I find it incredibly exhausting and nerve-racking. I get so upset that I said something wrong and it ruins my day. It gets me depressed, tired, mad, and all of the other crappy feelings.
And for a 15 year old girl to be saying this, when the "normal" girls are out partying and having fun with friends, its pretty sad. But then again, I will never be normal.


----------



## byzantinedreams (Aug 3, 2013)

Absolutely, I always feel insecure and inadequate when talking to people.


----------



## Bedouin (Aug 3, 2013)

Oh hell yes. Socialising is so predictable; dread before, enjoy during, wear out after a while, fatigued afterwards and looking for any way to be alone. Very frustrating when I get to the point where I've had enough and I end up beating a hasty retreat, looking strange to all who notice.

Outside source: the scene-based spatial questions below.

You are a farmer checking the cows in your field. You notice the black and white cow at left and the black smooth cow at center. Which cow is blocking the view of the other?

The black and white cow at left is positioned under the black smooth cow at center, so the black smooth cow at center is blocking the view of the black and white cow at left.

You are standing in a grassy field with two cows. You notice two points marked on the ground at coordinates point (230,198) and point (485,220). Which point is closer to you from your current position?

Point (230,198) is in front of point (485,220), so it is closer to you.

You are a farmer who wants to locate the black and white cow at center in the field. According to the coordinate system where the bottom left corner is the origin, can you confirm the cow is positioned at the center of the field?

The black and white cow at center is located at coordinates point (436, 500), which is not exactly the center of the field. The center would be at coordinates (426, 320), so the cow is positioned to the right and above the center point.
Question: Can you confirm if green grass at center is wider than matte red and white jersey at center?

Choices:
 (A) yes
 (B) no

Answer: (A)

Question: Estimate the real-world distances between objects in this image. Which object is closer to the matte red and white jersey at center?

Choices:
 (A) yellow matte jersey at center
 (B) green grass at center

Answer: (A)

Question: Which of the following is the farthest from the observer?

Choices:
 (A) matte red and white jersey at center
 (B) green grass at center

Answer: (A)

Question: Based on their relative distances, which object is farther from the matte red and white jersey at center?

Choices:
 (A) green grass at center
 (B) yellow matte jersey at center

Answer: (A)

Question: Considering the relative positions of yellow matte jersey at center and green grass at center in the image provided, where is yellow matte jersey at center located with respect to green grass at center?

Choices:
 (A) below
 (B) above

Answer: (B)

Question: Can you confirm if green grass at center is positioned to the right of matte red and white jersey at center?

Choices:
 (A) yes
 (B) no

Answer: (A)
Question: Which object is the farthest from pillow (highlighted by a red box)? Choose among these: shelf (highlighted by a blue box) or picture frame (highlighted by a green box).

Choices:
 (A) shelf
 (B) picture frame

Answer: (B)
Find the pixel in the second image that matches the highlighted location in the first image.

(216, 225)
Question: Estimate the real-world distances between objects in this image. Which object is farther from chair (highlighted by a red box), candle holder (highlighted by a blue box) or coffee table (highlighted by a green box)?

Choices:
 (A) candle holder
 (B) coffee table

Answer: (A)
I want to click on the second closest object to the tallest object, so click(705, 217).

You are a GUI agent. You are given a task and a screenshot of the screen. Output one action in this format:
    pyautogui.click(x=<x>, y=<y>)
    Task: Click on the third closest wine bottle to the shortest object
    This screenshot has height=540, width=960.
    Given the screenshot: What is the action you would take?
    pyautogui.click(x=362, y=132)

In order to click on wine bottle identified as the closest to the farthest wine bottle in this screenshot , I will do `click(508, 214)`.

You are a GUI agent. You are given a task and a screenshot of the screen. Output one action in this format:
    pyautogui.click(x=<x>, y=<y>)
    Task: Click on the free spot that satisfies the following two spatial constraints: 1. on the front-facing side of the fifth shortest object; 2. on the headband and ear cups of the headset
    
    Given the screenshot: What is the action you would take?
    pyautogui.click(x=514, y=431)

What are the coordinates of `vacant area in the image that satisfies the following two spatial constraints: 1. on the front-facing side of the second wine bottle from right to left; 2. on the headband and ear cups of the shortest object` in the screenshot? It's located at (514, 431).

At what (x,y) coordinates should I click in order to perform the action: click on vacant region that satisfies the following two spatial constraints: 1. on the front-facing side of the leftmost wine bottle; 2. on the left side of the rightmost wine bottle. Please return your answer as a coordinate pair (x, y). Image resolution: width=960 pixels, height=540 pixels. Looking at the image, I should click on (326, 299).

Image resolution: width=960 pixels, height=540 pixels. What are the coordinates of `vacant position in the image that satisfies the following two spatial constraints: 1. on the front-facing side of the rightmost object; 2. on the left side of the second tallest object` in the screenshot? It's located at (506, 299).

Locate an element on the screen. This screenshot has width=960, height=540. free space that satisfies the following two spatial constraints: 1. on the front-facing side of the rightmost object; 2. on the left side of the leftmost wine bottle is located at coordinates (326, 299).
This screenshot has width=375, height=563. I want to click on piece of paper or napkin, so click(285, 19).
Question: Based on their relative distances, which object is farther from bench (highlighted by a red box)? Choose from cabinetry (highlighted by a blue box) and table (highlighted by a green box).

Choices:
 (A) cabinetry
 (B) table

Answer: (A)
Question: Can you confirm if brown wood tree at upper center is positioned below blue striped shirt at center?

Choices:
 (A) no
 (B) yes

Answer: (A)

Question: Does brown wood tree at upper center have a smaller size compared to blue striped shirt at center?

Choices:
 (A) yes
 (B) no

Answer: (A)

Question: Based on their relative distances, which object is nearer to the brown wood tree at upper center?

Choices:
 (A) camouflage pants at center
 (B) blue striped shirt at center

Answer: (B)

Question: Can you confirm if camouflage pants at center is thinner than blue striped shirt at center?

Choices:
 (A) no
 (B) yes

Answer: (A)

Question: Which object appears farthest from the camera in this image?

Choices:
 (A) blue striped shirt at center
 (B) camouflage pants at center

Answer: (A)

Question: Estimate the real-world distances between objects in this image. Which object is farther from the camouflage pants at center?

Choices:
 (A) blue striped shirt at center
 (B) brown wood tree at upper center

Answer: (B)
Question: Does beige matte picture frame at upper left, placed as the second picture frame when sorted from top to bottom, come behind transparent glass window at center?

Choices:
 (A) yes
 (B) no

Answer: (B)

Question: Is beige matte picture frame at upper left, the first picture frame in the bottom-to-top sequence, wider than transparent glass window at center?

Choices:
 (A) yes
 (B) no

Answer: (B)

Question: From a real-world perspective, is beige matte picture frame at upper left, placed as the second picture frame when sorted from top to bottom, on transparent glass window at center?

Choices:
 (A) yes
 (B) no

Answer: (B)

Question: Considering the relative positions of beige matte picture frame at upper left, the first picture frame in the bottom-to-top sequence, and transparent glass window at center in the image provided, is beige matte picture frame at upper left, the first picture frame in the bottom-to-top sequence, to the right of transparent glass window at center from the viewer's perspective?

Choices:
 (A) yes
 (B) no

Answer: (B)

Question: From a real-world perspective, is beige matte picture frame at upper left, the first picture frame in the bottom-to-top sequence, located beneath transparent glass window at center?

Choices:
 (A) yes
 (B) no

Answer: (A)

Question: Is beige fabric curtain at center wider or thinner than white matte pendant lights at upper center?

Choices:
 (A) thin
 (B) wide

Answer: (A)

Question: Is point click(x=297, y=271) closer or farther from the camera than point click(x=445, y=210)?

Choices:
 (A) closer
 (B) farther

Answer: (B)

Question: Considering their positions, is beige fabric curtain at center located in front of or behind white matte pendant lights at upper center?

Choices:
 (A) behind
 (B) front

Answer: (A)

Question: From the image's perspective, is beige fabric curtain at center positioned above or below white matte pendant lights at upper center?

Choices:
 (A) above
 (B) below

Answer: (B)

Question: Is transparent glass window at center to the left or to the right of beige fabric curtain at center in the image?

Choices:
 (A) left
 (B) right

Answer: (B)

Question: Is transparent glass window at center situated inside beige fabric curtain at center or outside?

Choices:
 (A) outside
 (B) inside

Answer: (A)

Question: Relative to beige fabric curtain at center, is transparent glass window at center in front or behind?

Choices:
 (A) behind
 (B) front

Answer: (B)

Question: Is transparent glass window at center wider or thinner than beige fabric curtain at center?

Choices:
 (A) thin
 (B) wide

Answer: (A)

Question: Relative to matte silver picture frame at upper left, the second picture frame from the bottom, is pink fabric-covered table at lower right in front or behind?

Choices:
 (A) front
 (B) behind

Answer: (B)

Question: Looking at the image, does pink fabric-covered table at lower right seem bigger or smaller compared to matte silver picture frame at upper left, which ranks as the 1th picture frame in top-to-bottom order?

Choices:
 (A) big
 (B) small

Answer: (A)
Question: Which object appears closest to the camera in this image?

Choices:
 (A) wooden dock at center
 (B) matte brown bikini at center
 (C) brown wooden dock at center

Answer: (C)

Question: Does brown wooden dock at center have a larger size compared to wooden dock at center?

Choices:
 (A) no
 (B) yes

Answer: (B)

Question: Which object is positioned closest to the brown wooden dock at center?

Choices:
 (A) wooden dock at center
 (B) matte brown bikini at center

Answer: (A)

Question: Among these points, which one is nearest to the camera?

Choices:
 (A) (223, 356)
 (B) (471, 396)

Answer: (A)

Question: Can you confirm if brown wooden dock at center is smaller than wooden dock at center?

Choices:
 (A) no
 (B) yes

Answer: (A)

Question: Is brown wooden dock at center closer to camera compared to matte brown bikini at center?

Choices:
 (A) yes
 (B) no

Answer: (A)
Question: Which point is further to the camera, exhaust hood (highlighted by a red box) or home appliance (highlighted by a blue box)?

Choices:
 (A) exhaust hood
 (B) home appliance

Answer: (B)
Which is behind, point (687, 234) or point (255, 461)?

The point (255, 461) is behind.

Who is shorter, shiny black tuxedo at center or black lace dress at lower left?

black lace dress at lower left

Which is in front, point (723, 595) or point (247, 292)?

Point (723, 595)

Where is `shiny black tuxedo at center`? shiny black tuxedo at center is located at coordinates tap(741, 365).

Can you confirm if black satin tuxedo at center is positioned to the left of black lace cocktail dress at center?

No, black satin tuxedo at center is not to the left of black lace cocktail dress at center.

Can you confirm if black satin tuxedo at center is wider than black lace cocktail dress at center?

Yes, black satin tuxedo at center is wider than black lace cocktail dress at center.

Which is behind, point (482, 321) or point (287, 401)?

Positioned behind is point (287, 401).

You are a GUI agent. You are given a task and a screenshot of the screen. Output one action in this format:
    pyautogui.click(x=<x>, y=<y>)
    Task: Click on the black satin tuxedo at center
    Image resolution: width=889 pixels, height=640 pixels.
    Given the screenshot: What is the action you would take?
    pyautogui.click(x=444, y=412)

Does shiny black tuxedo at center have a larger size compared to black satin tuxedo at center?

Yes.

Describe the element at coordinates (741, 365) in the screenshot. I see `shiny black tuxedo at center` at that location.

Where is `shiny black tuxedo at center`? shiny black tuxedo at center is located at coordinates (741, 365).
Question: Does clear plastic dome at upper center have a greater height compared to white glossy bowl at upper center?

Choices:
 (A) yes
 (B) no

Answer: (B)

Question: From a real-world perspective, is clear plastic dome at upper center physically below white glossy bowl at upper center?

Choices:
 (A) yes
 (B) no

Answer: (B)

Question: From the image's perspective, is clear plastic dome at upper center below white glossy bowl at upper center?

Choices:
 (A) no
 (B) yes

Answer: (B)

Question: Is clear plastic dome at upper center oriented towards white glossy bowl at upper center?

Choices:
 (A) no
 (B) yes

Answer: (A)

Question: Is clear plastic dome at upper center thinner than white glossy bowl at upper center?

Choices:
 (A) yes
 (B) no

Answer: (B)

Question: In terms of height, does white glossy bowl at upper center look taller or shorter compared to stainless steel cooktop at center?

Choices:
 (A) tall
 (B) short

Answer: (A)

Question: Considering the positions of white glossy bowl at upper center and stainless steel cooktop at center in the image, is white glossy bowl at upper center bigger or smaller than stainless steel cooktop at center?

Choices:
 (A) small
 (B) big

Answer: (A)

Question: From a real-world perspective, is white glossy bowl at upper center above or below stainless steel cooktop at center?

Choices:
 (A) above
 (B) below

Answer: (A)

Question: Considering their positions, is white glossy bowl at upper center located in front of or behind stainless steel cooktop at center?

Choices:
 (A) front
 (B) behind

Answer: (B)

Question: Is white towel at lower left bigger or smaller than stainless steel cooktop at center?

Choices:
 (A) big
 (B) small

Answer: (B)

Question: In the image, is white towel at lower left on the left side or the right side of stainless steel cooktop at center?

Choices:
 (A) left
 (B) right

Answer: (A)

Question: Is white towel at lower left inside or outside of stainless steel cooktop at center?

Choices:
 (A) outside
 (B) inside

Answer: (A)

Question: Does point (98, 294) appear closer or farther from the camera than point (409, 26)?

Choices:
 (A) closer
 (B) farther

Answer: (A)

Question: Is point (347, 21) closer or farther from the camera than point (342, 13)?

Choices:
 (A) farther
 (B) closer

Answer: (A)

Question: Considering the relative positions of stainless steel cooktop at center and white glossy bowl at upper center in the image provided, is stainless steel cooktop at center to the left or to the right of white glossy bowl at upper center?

It's particularly bad when the person is intense or I don't know them. I am very subdued, so when someone is always being loud and making childish or uninteresting jokes it exhausts me in no time. The worst is when those two are combined, so there is someone who is not only a virtual stranger but is also very intense. This happens a lot at art exhibitions; I am from an artistic family so I have grown up to hate going to most exhibitions. Because they are exhausting.

Anyway yeah I would say though that if I am with a good friend who is not intense and we have known each other for a very long time I can stand spending days on end with them, in fact there is theoretically no limit. So it is not so much socialisation in general as just socialising with the majority of people.


----------



## Ntln (Apr 27, 2012)

I find it exhausting, but that's not what stops me from doing it. It's just not "me". I feel like I can't relate to most people, so trying to find things to talk to them about is difficult and feels fake. On the other hand though, I will admit I can be really clingy if I do find someone I like talking to.


----------



## always starting over (Mar 15, 2013)

Yeah it's mainly what drives me away from being social. Right around the 30 minute mark I get so impatient that I feel like I have to leave immediately. Doesn't matter if it's with family, either. I haaaaate that feeling.


----------



## low (Sep 27, 2009)

Yeah I get the burn out too. Huge conscious effort etc.


----------



## Letmebe (Dec 17, 2012)

Yes, it is exhausting I agree.


----------



## Miss Imaginary (Jul 4, 2012)

Yes. I just returned from a family wedding and although I didn't do too badly and even enjoyed myself at times I feel like I could sleep for a week!


----------



## Nono441 (May 14, 2012)

Yeah, I agree. A lot of the "normal" people get their energy from socializing. But introverts, and people with SA, actually spend energy trying to socialize, to varying degrees.

And, yes, when I try to socialize it goes on well for a while but at some point (usually a few hours later) something in my head goes wrong and I just shut down completely and desperately want to leave. It's really frustrating.


----------



## alonebutnotlonely (Aug 5, 2013)

LouAS said:


> I'm talking about just being around people, interacting just for a mere 30minutes. I find it is enormously exhausting mentally and I would prefer to run up a 350m hill 5km away (which I often do haha).
> 
> This is dominated by my social anxiety of course, but sometimes it's not and I cannot pin it. Anyway this is mainly why I enjoy the company of my thoughts more than other a lot of the time. It's not like I am left unable to socialise because of my SA, but I just find it too draining.
> 
> I would love to find out what others think


How did you get in my head?


----------



## Letmebe (Dec 17, 2012)

It is doubly so for me because I have to wear "masks" to socialize, when I wear them I seem "normal" and can interact with others but keeping them up is a energy drainer.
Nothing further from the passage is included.